Exact reproduction is required for the lines below starting at the line with "castmates as they" and ending at the line with "Experience reports", both included. No other lines, and no pictures.

-- GIVEN RECORDS --
=====
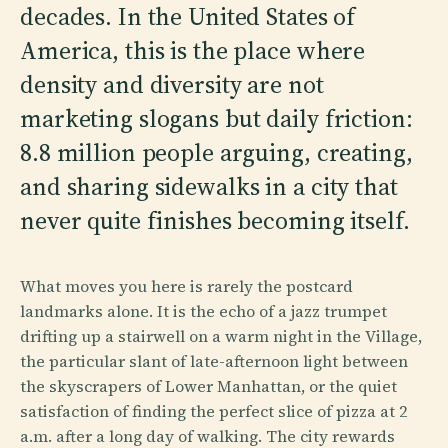
decades. In the United States of
America, this is the place where
density and diversity are not
marketing slogans but daily friction:
8.8 million people arguing, creating,
and sharing sidewalks in a city that
never quite finishes becoming itself.
What moves you here is rarely the postcard
landmarks alone. It is the echo of a jazz trumpet
drifting up a stairwell on a warm night in the Village,
the particular slant of late-afternoon light between
the skyscrapers of Lower Manhattan, or the quiet
satisfaction of finding the perfect slice of pizza at 2
a.m. after a long day of walking. The city rewards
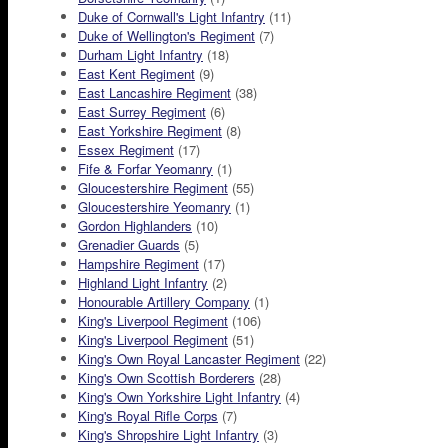
Duke of Cornwall's Light Infantry
(11)
Duke of Wellington's Regiment
(7)
Durham Light Infantry
(18)
East Kent Regiment
(9)
East Lancashire Regiment
(38)
East Surrey Regiment
(6)
East Yorkshire Regiment
(8)
Essex Regiment
(17)
Fife & Forfar Yeomanry
(1)
Gloucestershire Regiment
(55)
Gloucestershire Yeomanry
(1)
Gordon Highlanders
(10)
Grenadier Guards
(5)
Hampshire Regiment
(17)
Highland Light Infantry
(2)
Honourable Artillery Company
(1)
King's Liverpool Regiment
(106)
King's Liverpool Regiment
(51)
King's Own Royal Lancaster Regiment
(22)
King's Own Scottish Borderers
(28)
King's Own Yorkshire Light Infantry
(4)
King's Royal Rifle Corps
(7)
King's Shropshire Light Infantry
(3)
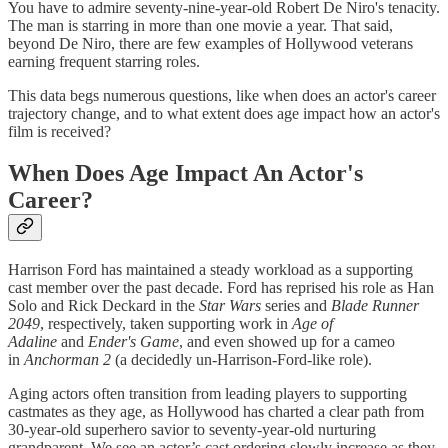
You have to admire seventy-nine-year-old Robert De Niro's tenacity.
The man is starring in more than one movie a year. That said,
beyond De Niro, there are few examples of Hollywood veterans
earning frequent starring roles.
This data begs numerous questions, like when does an actor's career
trajectory change, and to what extent does age impact how an actor's
film is received?
When Does Age Impact An Actor's
Career?
Harrison Ford has maintained a steady workload as a supporting
cast member over the past decade. Ford has reprised his role as Han
Solo and Rick Deckard in the
Star Wars
series and
Blade Runner
2049
, respectively, taken supporting work in
Age of
Adaline
and
Ender's Game
, and even showed up for a cameo
in
Anchorman 2
(a decidedly un-Harrison-Ford-like role).
Aging actors often transition from leading players to supporting
castmates as they age, as Hollywood has charted a clear path from
30-year-old superhero savior to seventy-year-old nurturing
grandparent. We see an actor’s cast ordering slowly increase as they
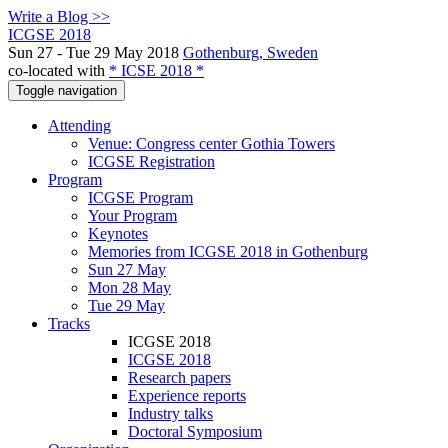
Write a Blog >>
ICGSE 2018
Sun 27 - Tue 29 May 2018
Gothenburg, Sweden
co-located with
* ICSE 2018 *
Toggle navigation
Attending
Venue: Congress center Gothia Towers
ICGSE Registration
Program
ICGSE Program
Your Program
Keynotes
Memories from ICGSE 2018 in Gothenburg
Sun 27 May
Mon 28 May
Tue 29 May
Tracks
ICGSE 2018
ICGSE 2018
Research papers
Experience reports
Industry talks
Doctoral Symposium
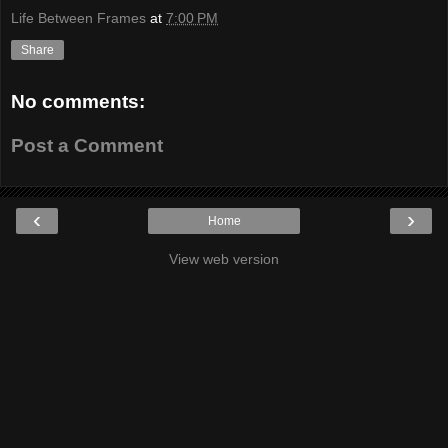
Life Between Frames
at
7:00 PM
Share
No comments:
Post a Comment
‹
›
Home
View web version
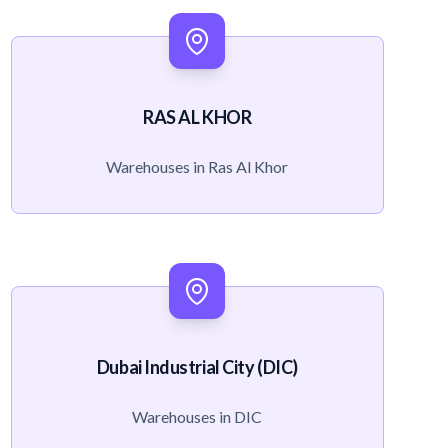
RAS AL KHOR
Warehouses in Ras Al Khor
Dubai Industrial City (DIC)
Warehouses in DIC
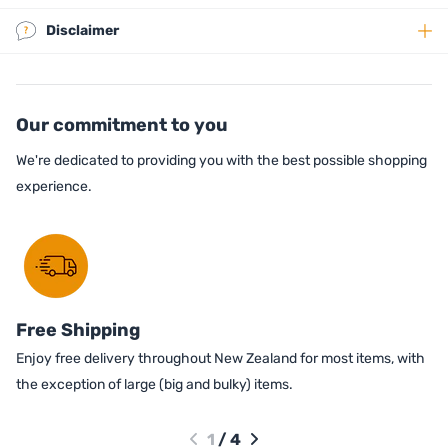
Disclaimer
Our commitment to you
We're dedicated to providing you with the best possible shopping
experience.
Free Shipping
Enjoy free delivery throughout New Zealand for most items, with
the exception of large (big and bulky) items.
1
/
4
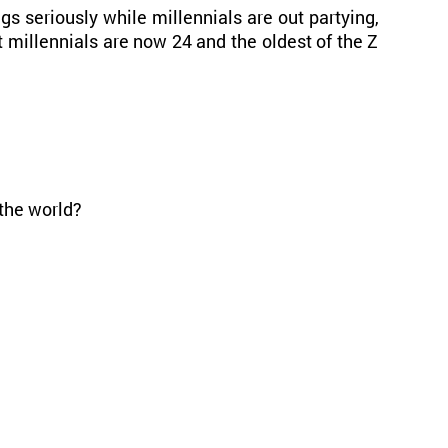
s seriously while millennials are out partying,
 millennials are now 24 and the oldest of the Z
the world?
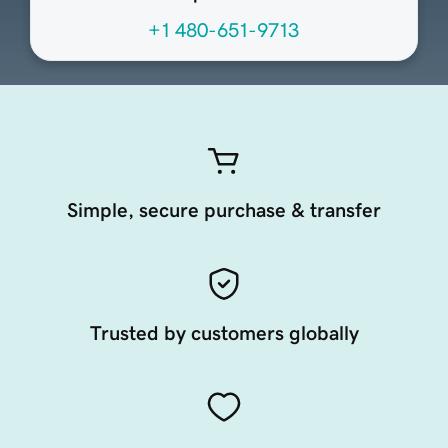
+1 480-651-9713
Simple, secure purchase & transfer
Trusted by customers globally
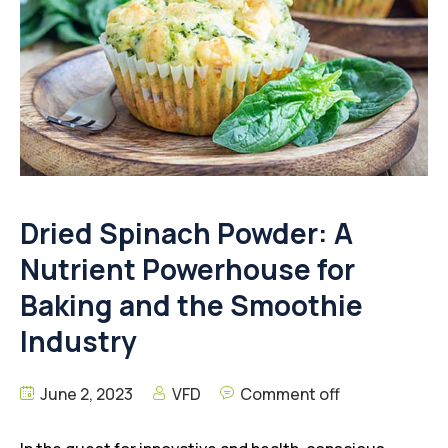
Dried Spinach Powder: A
Nutrient Powerhouse for
Baking and the Smoothie
Industry
June 2, 2023
VFD
Comment off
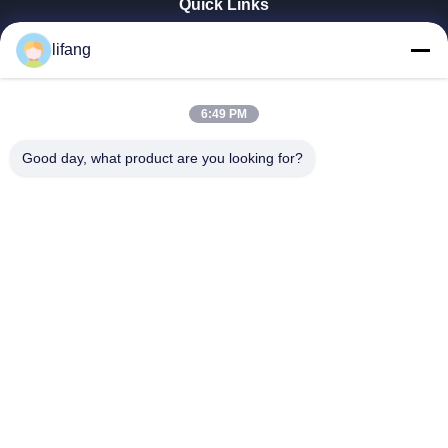
Quick Links
Home
lifang
Products
About Us
Factory Tour
6:49 PM
Quality Control
Good day, what product are you looking for?
Contact Us
News
Cases
Blog
Ulectric Technology Co., Ltd.
86-027-52108932
Ulectric@chinacamel.com
Follow Us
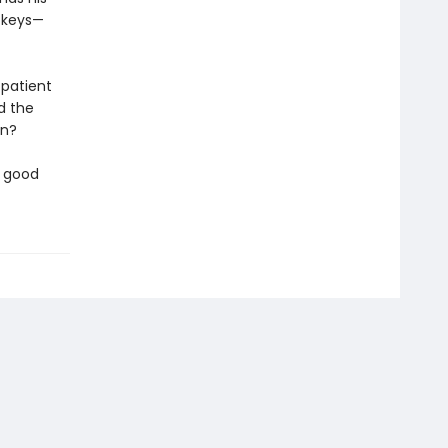
g keys—
 patient
d the
on?
a good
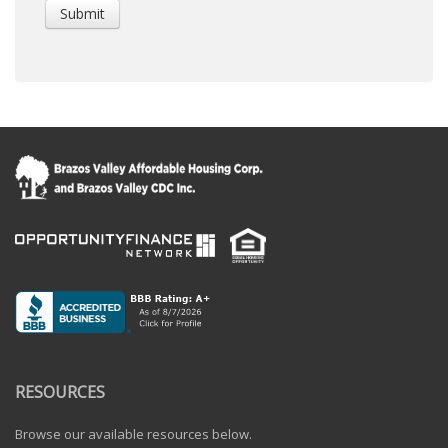
RESOURCES
Browse our available resources below.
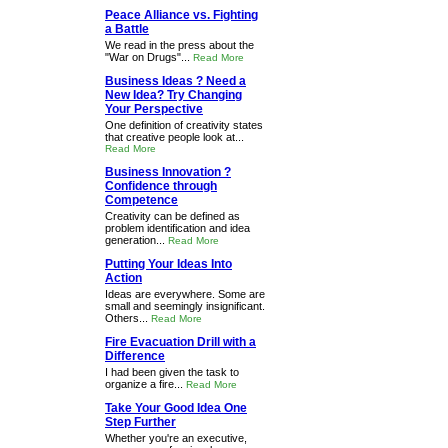
Peace Alliance vs. Fighting
a Battle
We read in the press about the
"War on Drugs"...
Read More
Business Ideas ? Need a
New Idea? Try Changing
Your Perspective
One definition of creativity states
that creative people look at...
Read More
Business Innovation ?
Confidence through
Competence
Creativity can be defined as
problem identification and idea
generation...
Read More
Putting Your Ideas Into
Action
Ideas are everywhere. Some are
small and seemingly insignificant.
Others...
Read More
Fire Evacuation Drill with a
Difference
I had been given the task to
organize a fire...
Read More
Take Your Good Idea One
Step Further
Whether you're an executive,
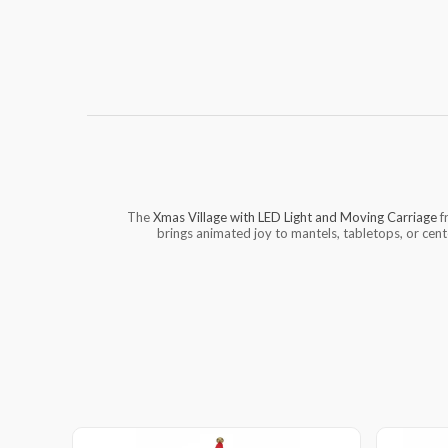
The
Xmas Village with LED Light and Moving Carriage
f
brings animated joy to mantels, tabletops, or cente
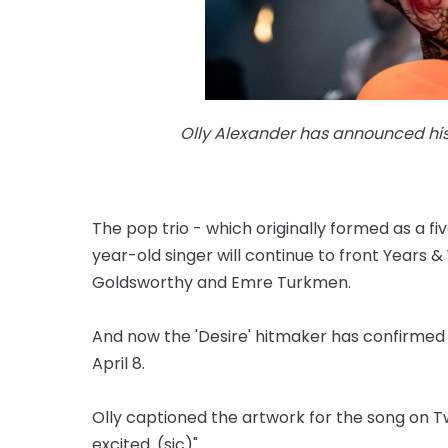
Olly Alexander has announced his f
The pop trio - which originally formed as a fi
year-old singer will continue to front Years &
Goldsworthy and Emre Turkmen.
And now the 'Desire' hitmaker has confirmed hi
April 8.
Olly captioned the artwork for the song on Twitt
excited. (sic)"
=====
-- RESPONSE FOR THIS EXERCISE --
castmates as they age, as Hollywood has charted a clear path from
30-year-old superhero savior to seventy-year-old nurturing
grandparent. We see an actor’s cast ordering slowly increase as they
Write a Blog >>
ICGSE 2018
Sun 27 - Tue 29 May 2018
Gothenburg, Sweden
co-located with
* ICSE 2018 *
Toggle navigation
Attending
Venue: Congress center Gothia Towers
ICGSE Registration
Program
ICGSE Program
Your Program
Keynotes
Memories from ICGSE 2018 in Gothenburg
Sun 27 May
Mon 28 May
Tue 29 May
Tracks
ICGSE 2018
ICGSE 2018
Research papers
Experience reports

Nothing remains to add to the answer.